Demand for early shipment is exceptionally high this year due to a temporary shortage of unsold raw material in the UK.
The harvest in Turkey is continuing and although there have been reports of some sporadic rain showers, no significant damage has taken place. The rain will, however, have the effect of darkening the colour of the fruit which may slightly increase the quantity of type No.8 sultanas against type No.9 and type No.10 quality.
Prices of Turkish sultanas and raisins have fluctuated over the past few days, in part due to changes in the value of the Turkish lira against the US dollar, but also following the intervention of the Turkish Grain Broad (TMO) and Taris, who have opened their doors to local farmers at a higher price for raw material than presently being paid by independent packers.

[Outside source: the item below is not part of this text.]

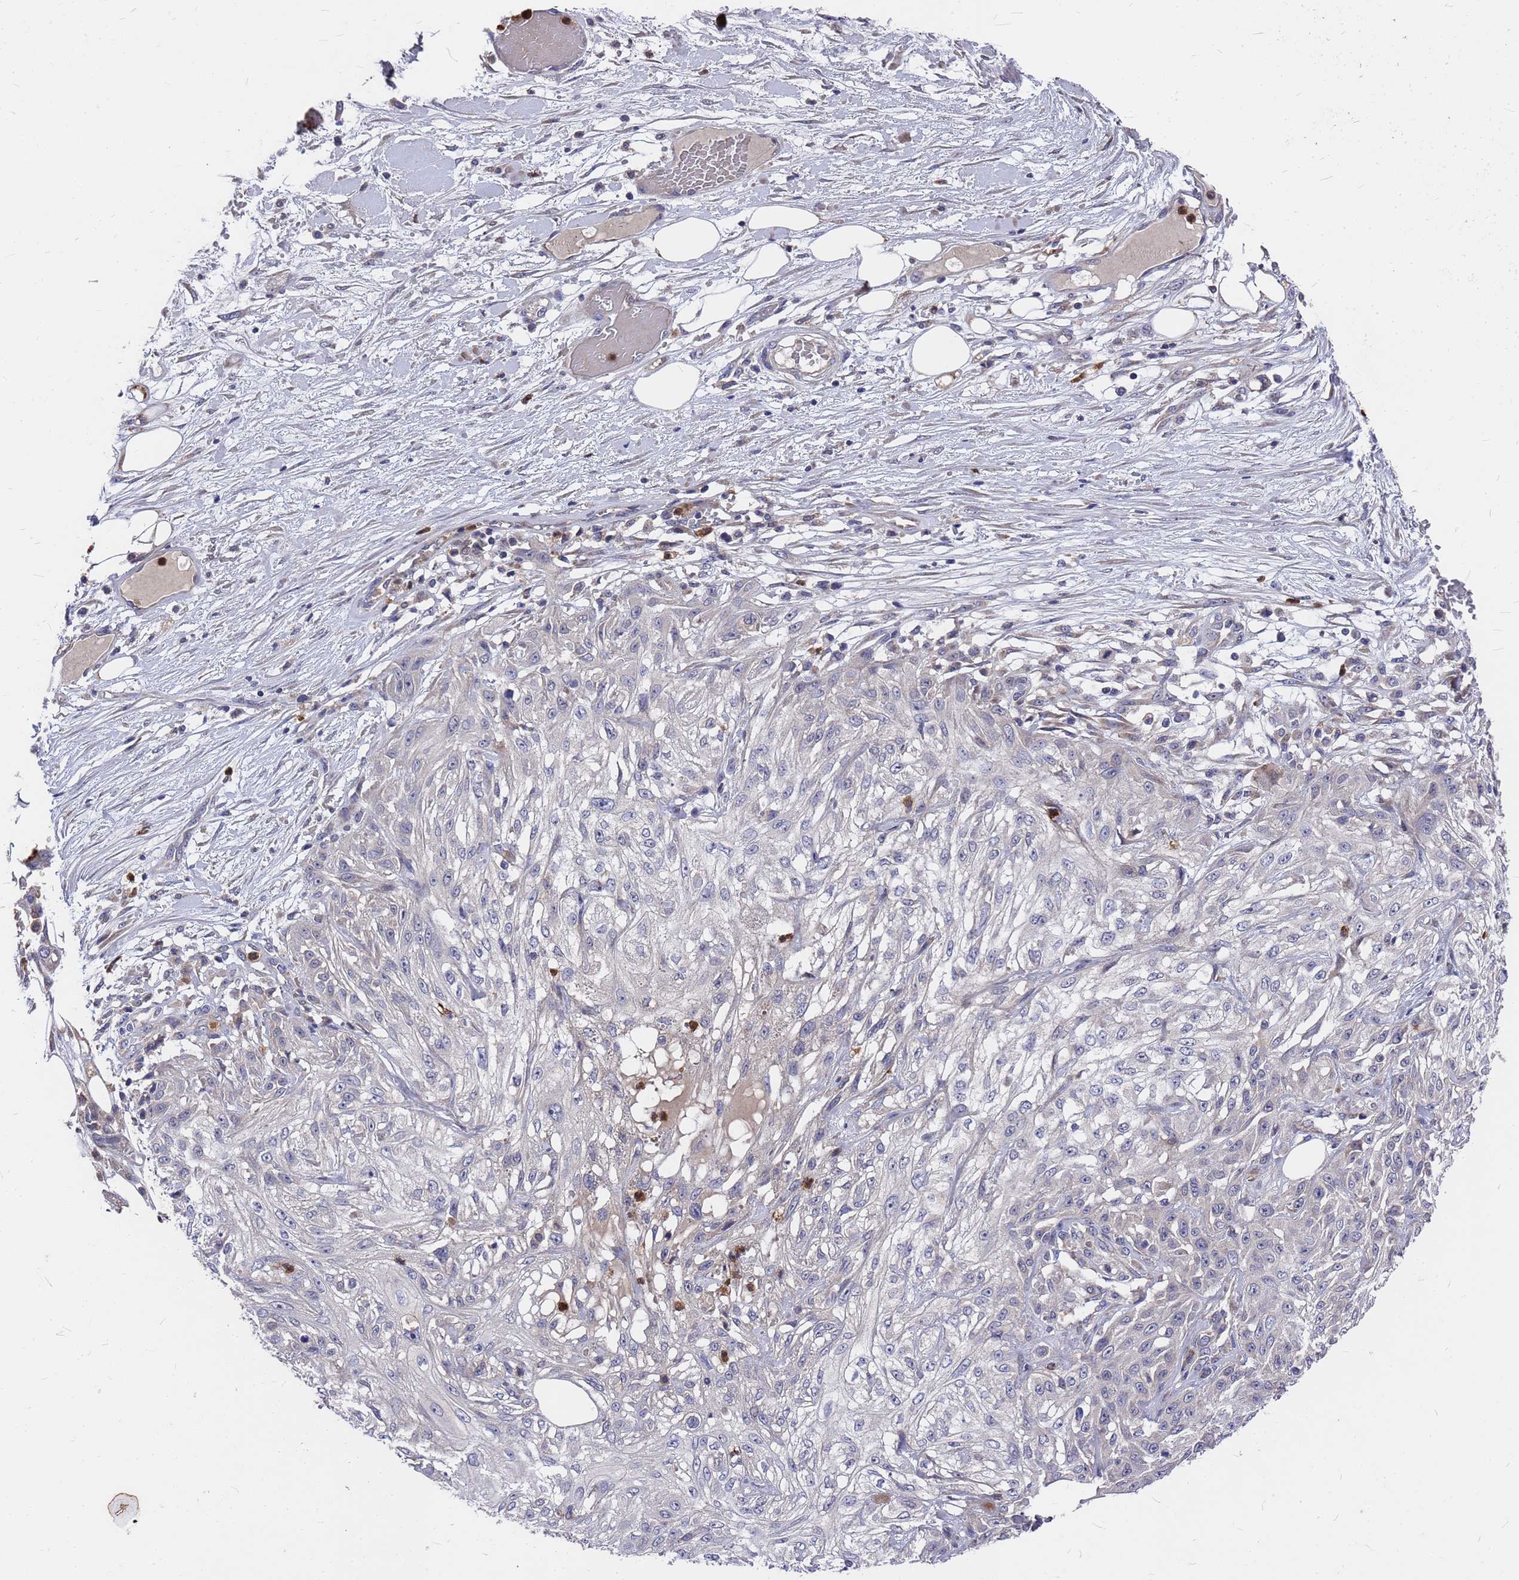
{"staining": {"intensity": "negative", "quantity": "none", "location": "none"}, "tissue": "skin cancer", "cell_type": "Tumor cells", "image_type": "cancer", "snomed": [{"axis": "morphology", "description": "Squamous cell carcinoma, NOS"}, {"axis": "morphology", "description": "Squamous cell carcinoma, metastatic, NOS"}, {"axis": "topography", "description": "Skin"}, {"axis": "topography", "description": "Lymph node"}], "caption": "Protein analysis of skin cancer (squamous cell carcinoma) demonstrates no significant positivity in tumor cells. (DAB immunohistochemistry (IHC) visualized using brightfield microscopy, high magnification).", "gene": "ZNF717", "patient": {"sex": "male", "age": 75}}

An issue, however, is that farmers need to wait a minimum of 20 days before receiving payment from the TMO whereas some packers are able to pay cash on delivery. Indicative prices are between USD1,900-1,950 per tonne fob Izmir for type No. 9 sultanas and USD1,850-1,900/tonne fob Izmir for type No. 8 sultanas.

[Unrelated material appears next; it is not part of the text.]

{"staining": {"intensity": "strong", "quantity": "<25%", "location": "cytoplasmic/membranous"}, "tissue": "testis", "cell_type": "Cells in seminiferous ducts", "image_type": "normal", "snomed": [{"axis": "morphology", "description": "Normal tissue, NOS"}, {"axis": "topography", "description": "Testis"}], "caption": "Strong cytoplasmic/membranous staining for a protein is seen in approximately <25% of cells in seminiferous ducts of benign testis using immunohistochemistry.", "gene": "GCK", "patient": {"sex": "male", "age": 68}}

Early reports suggest that the percentage of fruit dried as raisins by Turkish farmers will be less this year, so there should be ample quantities of sultanas but perhaps a slightly higher difference in price for Turkish raisins. Currently, raisins are commanding a USD100-150/tonne premium over sultanas.
News from Greece is also positive, with reports that first shipments of Greek currants are leaving the port of Piraeus. The quality is good with an expected volume of around 20,000-22,000 tonnes. First opening prices for provincial currants range between EUR2,600-2,700 (USD2,864-2,975) per tonne fob Piraeus but have now fallen back slightly as the bulk of the crop is safely harvested.
Demand for Greek currants is steady rather than strong for the UK market as many buyers have turned away from currants due to higher prices and lack of availability. Currants are, however, a traditional ingredient for a number of seasonal lines, such as Christmas puddings and mincemeat so sales should increase in the run-up to Christmas.
China is reported to have a larger crop of raisins and sultanas this year but also an increase in domestic demand. China had been a growing market for Californian raisins but at present duty is payable at over 50% on US raisins so sales have slumped. These have been replaced by exports from Uzbekistan and Chile, which has a nil duty agreement with China.
Imports of Chinese raisins to the EU and the UK market are likely to be modest this year as, despite a lower price, UK buyers prefer the quicker shipment and ready availability of fruit from Turkey. South Africa, California and Australia are likely to continue to supply the UK market with premium grade fruit, albeit at a higher price.
This year’s US raisin crop is expected to be smaller which may create some upward pressure on the price of US raisins. So far, however, demand from the UK market has not increased dramatically so prices remain steady with select grade Thompson seedless raisins available between USD1.05-1.06 per pound c&f Felixstowe.
A slight improvement in the value of sterling against both the dollar and the euros over the past few days will help kick start the new season for the UK dried fruit market but there is continued uncertainty with the end of October Brexit deadline.